I was back at Covington by six in the evening. I could hear laughter as I came in the front door.

Darcy, Mat Hazan, Roz, and Miranda were lounging around, but Ben Polikoff and Beth were nowhere in sight.

“I've got a new crop of viola jokes,” Darcy said. “The last time I had lunch with Judy Nelson she told me a few good ones.” She looked up and greeted me. “Come on in, Alice.”

I said hello to the group, but stood tentatively near the door.
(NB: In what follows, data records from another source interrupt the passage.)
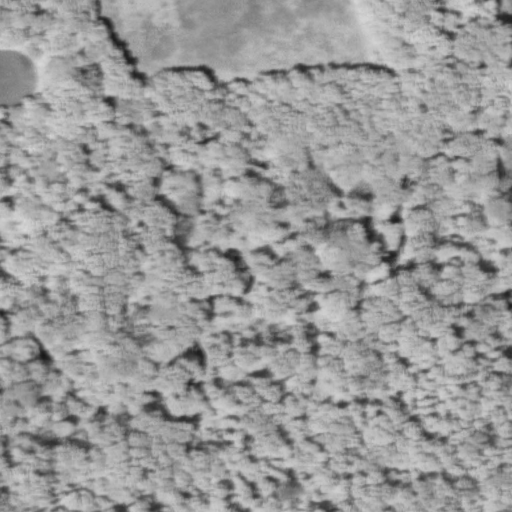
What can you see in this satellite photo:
building: (1, 121)
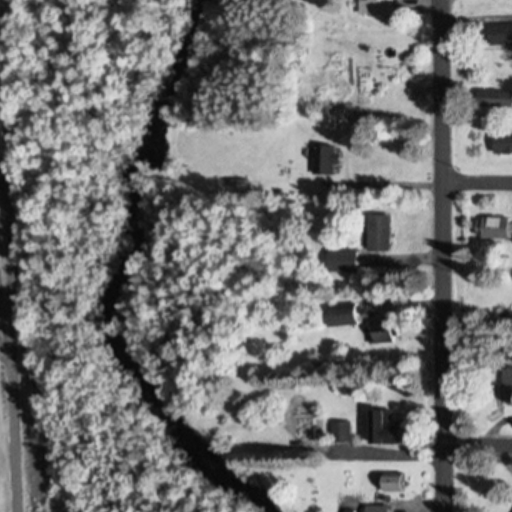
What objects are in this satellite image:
building: (375, 7)
building: (500, 33)
road: (5, 82)
building: (493, 97)
building: (502, 140)
building: (324, 160)
road: (475, 181)
building: (493, 227)
building: (379, 233)
road: (440, 256)
building: (342, 260)
park: (82, 267)
road: (9, 276)
river: (120, 283)
building: (341, 315)
building: (383, 332)
road: (6, 358)
building: (506, 384)
building: (385, 428)
building: (341, 431)
road: (477, 445)
road: (14, 450)
park: (2, 480)
building: (393, 483)
building: (377, 508)
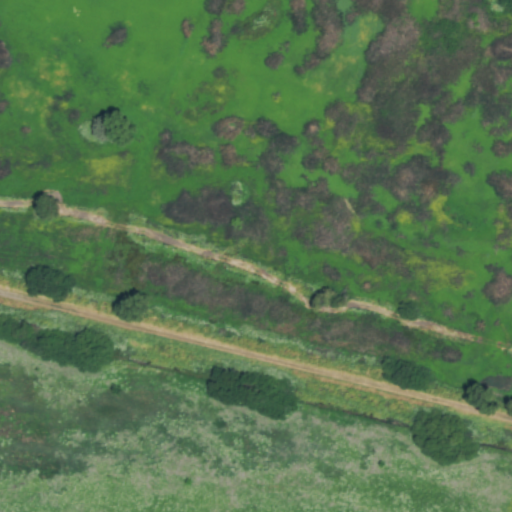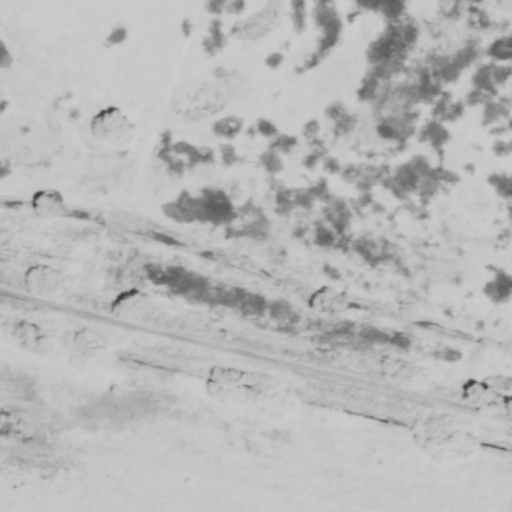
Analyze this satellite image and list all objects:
crop: (255, 255)
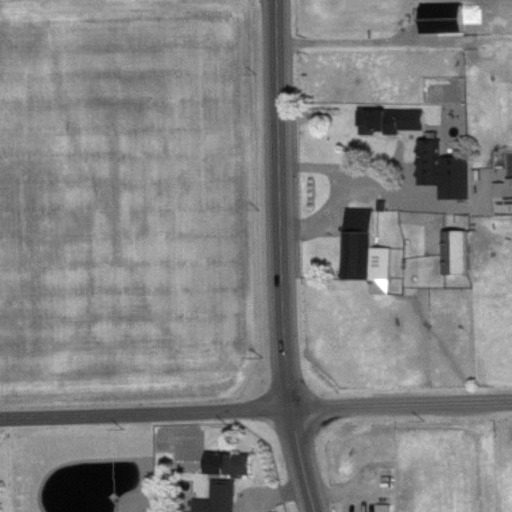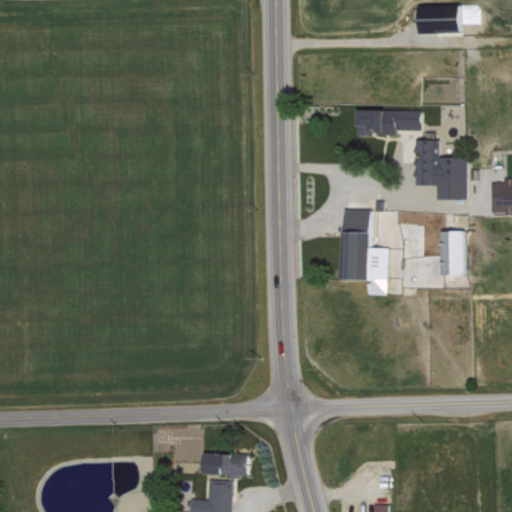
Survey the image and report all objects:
building: (442, 16)
building: (391, 118)
building: (444, 168)
road: (356, 187)
building: (504, 194)
road: (284, 204)
building: (455, 249)
building: (365, 250)
road: (256, 409)
road: (303, 460)
building: (228, 462)
building: (217, 498)
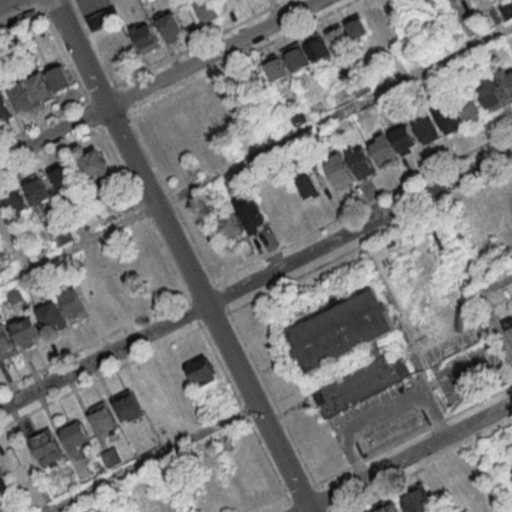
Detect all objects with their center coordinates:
building: (434, 2)
road: (7, 3)
building: (506, 8)
building: (206, 9)
building: (104, 17)
building: (494, 18)
building: (171, 26)
building: (356, 26)
building: (146, 36)
building: (337, 36)
building: (317, 46)
building: (122, 48)
building: (296, 57)
building: (276, 67)
building: (61, 79)
road: (160, 81)
building: (506, 81)
building: (41, 88)
building: (490, 95)
building: (23, 97)
building: (469, 107)
building: (4, 110)
building: (447, 118)
building: (426, 129)
building: (404, 139)
building: (383, 150)
road: (256, 153)
building: (361, 161)
building: (95, 164)
building: (338, 169)
building: (65, 177)
building: (308, 186)
building: (38, 189)
building: (18, 201)
building: (509, 201)
building: (4, 213)
building: (251, 213)
building: (497, 219)
building: (231, 226)
road: (183, 255)
road: (256, 278)
building: (72, 301)
building: (53, 313)
building: (53, 316)
building: (509, 327)
building: (29, 328)
building: (341, 330)
building: (28, 332)
building: (8, 342)
building: (7, 343)
road: (453, 345)
building: (348, 350)
building: (202, 372)
building: (361, 383)
building: (129, 404)
building: (128, 406)
building: (106, 419)
building: (104, 421)
road: (368, 424)
building: (78, 434)
building: (77, 439)
building: (48, 442)
building: (47, 447)
building: (112, 457)
road: (403, 457)
road: (152, 458)
building: (3, 475)
building: (3, 482)
building: (416, 500)
building: (388, 508)
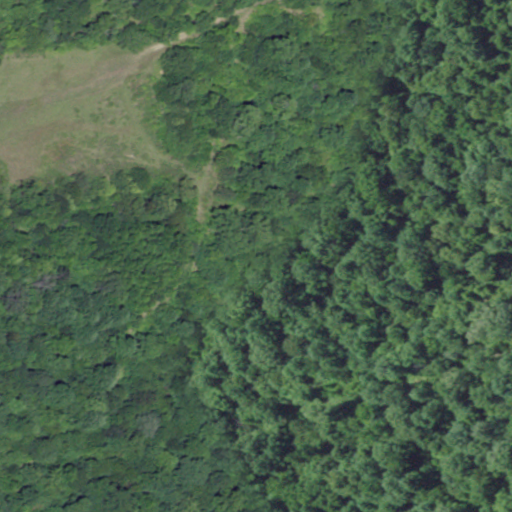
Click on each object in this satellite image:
road: (223, 21)
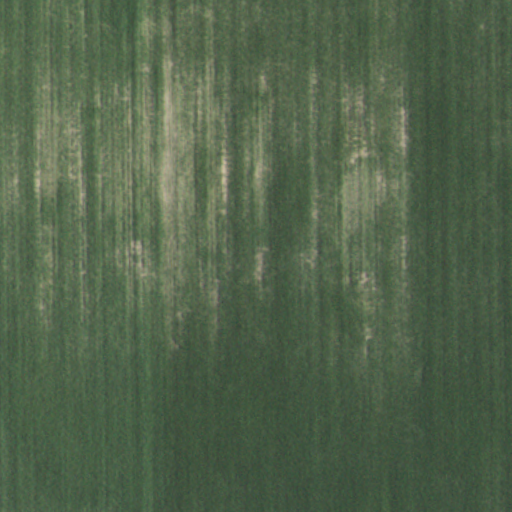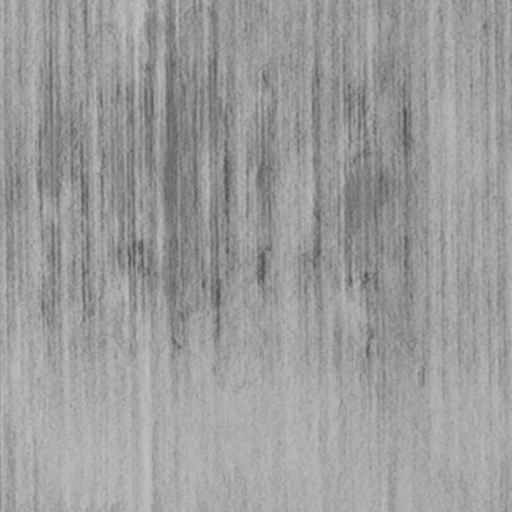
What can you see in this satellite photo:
crop: (256, 256)
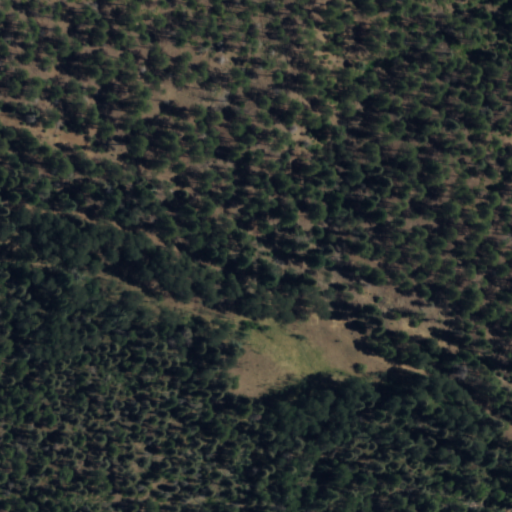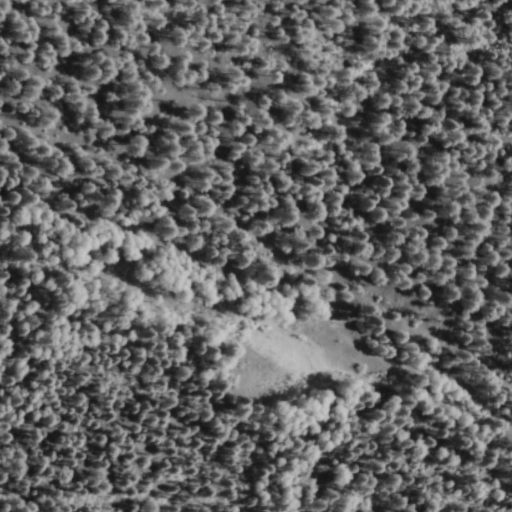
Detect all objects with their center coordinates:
road: (197, 237)
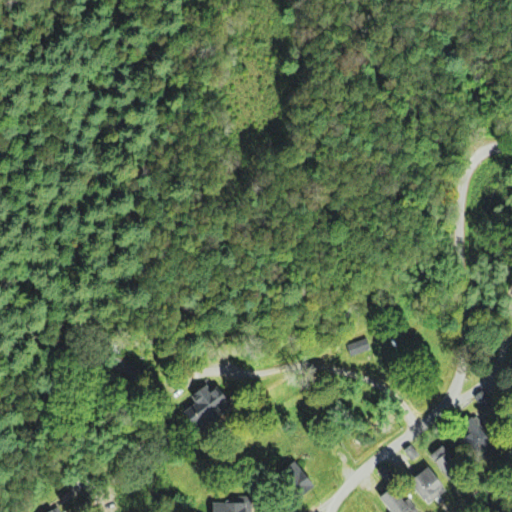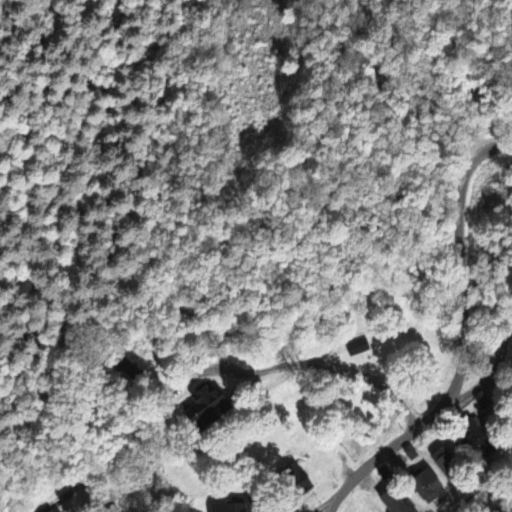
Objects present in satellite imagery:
park: (260, 260)
park: (260, 260)
building: (360, 346)
road: (459, 347)
building: (360, 349)
road: (310, 368)
building: (487, 400)
building: (487, 401)
building: (213, 404)
building: (213, 404)
building: (482, 438)
building: (483, 441)
building: (451, 461)
building: (453, 463)
building: (435, 485)
building: (434, 486)
building: (401, 501)
building: (399, 502)
building: (232, 507)
building: (233, 507)
road: (325, 509)
road: (329, 509)
building: (48, 511)
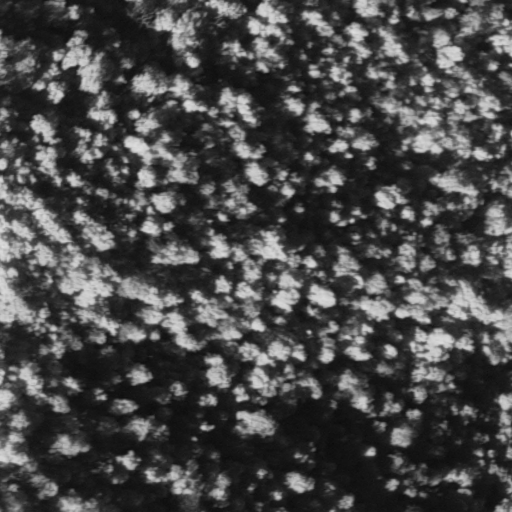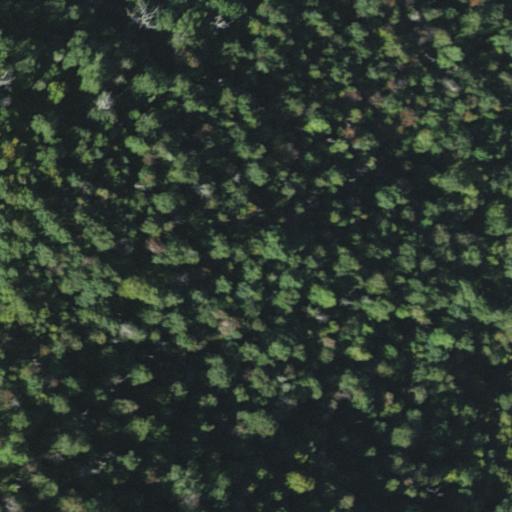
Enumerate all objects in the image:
road: (434, 262)
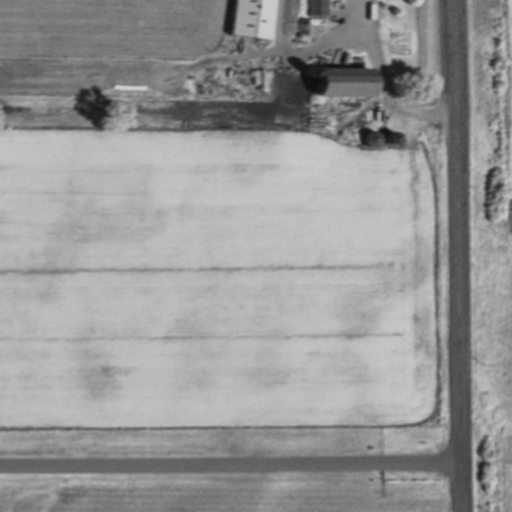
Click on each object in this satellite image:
building: (316, 8)
building: (253, 19)
road: (303, 42)
road: (384, 81)
building: (343, 82)
road: (462, 255)
road: (233, 461)
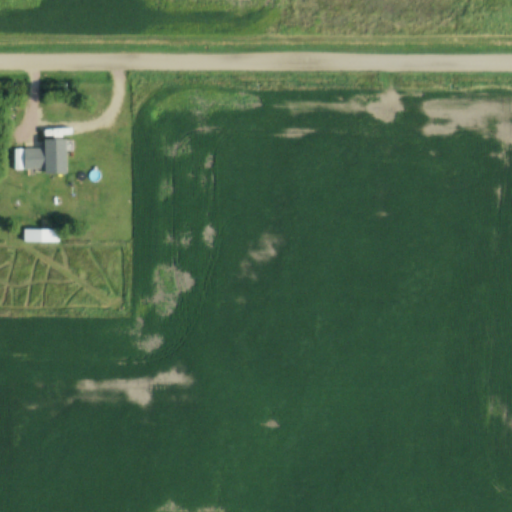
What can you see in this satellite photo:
road: (255, 62)
building: (44, 156)
building: (39, 235)
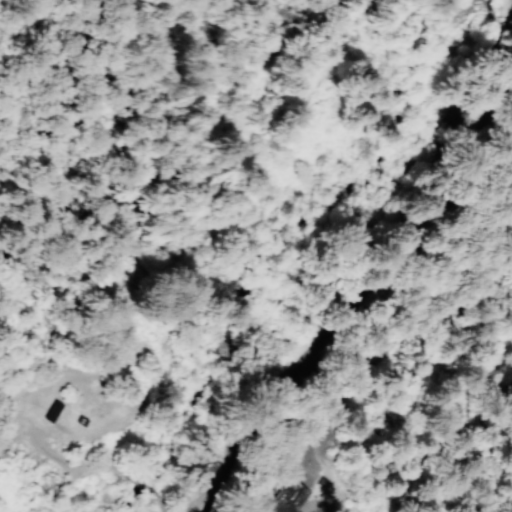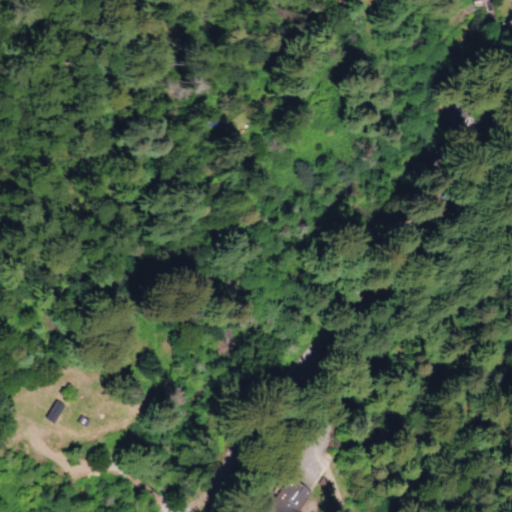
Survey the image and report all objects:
road: (491, 11)
road: (366, 282)
road: (206, 497)
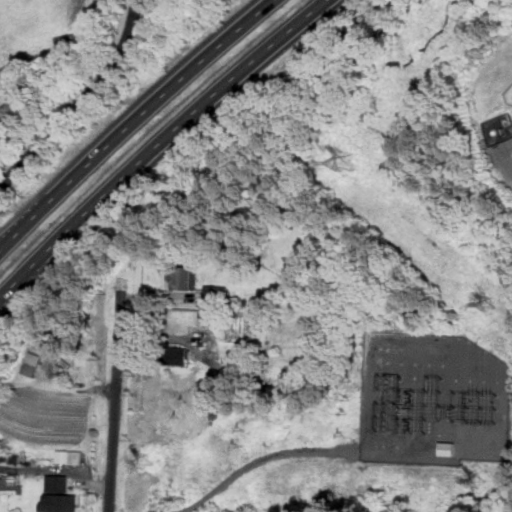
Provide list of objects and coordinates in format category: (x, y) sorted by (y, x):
road: (77, 10)
building: (68, 39)
road: (84, 104)
road: (133, 122)
road: (159, 144)
road: (508, 159)
power tower: (356, 161)
building: (183, 277)
building: (179, 278)
building: (216, 293)
building: (219, 294)
power tower: (490, 304)
building: (179, 355)
building: (178, 356)
building: (34, 359)
building: (33, 364)
building: (30, 369)
road: (116, 401)
power substation: (436, 401)
building: (445, 449)
road: (293, 453)
building: (69, 456)
building: (68, 457)
power tower: (150, 464)
power tower: (480, 480)
building: (11, 484)
building: (11, 484)
building: (59, 495)
building: (58, 496)
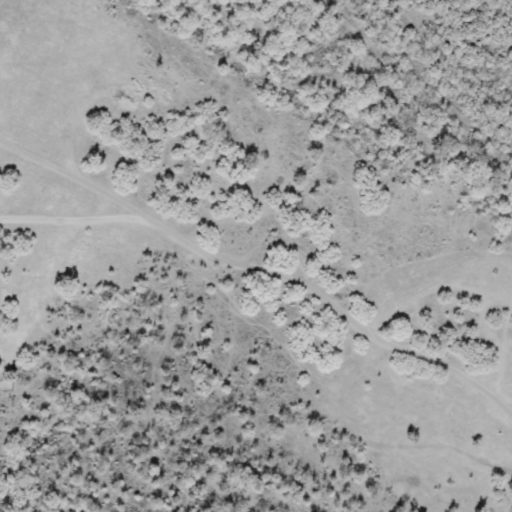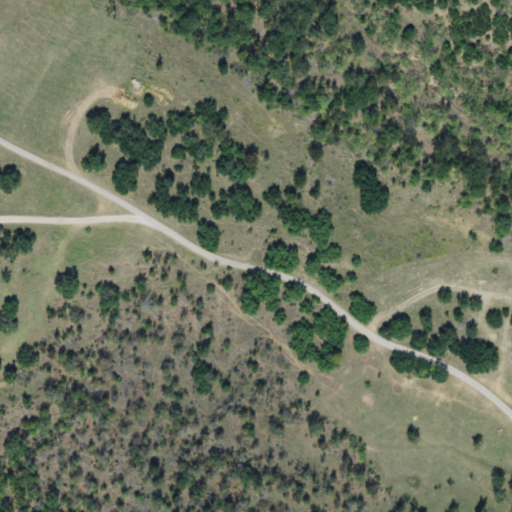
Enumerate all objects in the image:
road: (258, 266)
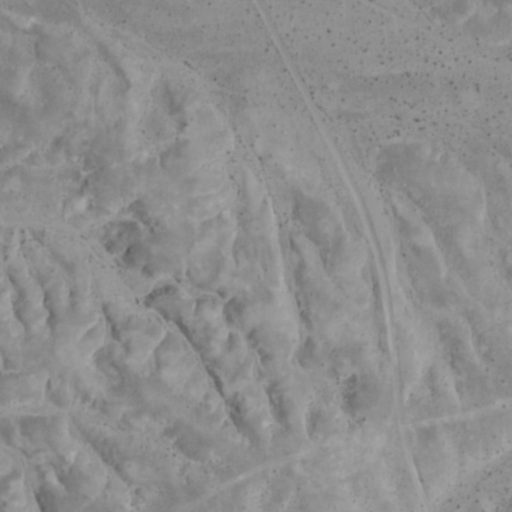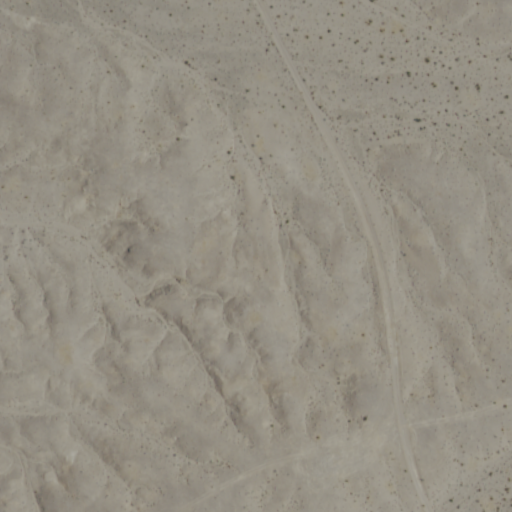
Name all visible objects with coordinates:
road: (370, 247)
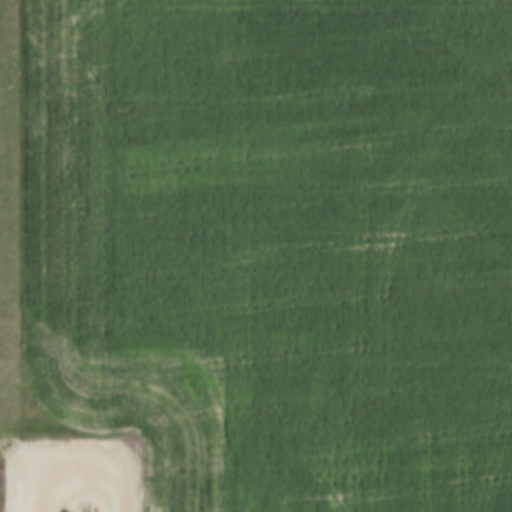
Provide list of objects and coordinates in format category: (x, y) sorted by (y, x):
road: (40, 480)
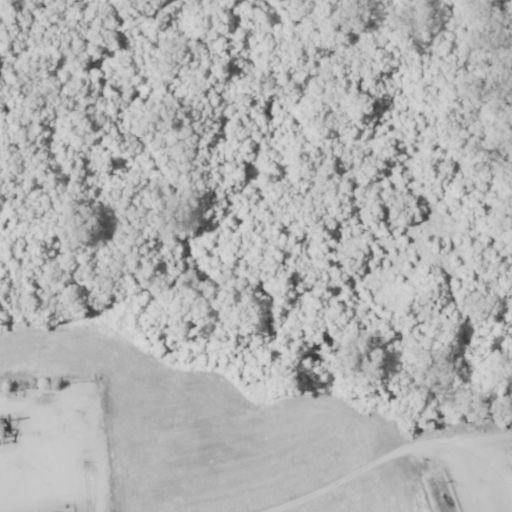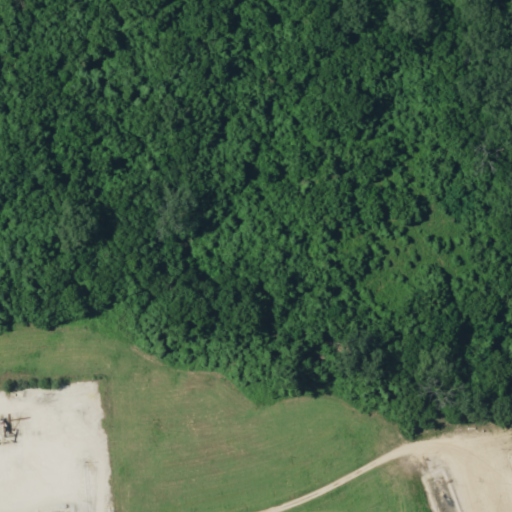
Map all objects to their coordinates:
road: (448, 428)
chimney: (431, 481)
chimney: (435, 491)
“How do you know when you have a viola section on your front porch? . . . You open the front door and none of them knows when to come in.”

Roz appreciated that one.

“What's the difference between a violist and a lawn mower?”

“You can tune a lawn mower,” Hazan answered. “That used to be a soprano joke.”

The group, except for Miranda, began to be exceedingly polite to me, questioning me about my day. I told them I had visited friends in town and stopped at a few museums in the area, then I excused myself, saying that I needed to shower and change.

“Why are violists jokes so short?” I heard Darcy ask as I left. “So violinists can remember them.”

Some tempting scents were wafting out of the kitchen. I heard Mrs. Wallace whistling as I climbed the stairs.

The phone rang at six minutes past seven. Beth yelled up the stairs that I had a call. I was already waiting by the telephone in the corridor. I picked up the receiver and waited till the downstairs extension had clicked off.

John had organized his information very well, and he relayed it to me efficiently and in sequence. I listened with growing awe and excitement, taking notes all the while. He spoke with virtually no interruption in the flow of the narrative for about twenty minutes, then stopped, asking, “Did I do all right, Miss Nestleton?”

“Beyond my wildest dreams, John.”

“I bet,” he said, “you say that to all the boys.”

***

“Alice!”

I was so startled by the sound of someone calling my name that I instinctively thrust the notes I'd taken under my pillow. Beth was standing at the door to my room. “Aren't you coming to supper, Alice? Mrs. Wallace has outdone herself this time. I think she's cooked Amish—or do I mean Alsatian?”

“Thanks, but no, Beth. I'm not hungry.”

“Well, then, come down for coffee and dessert. “Mathew's going to play his pirated tapes of Callas in
Norma
.”

“I won't miss
that
,” I said.

A few minutes later I could hear them all at table. I went out to the hall and made a hurried call to Ford Donaldson. Nothing could happen without his help.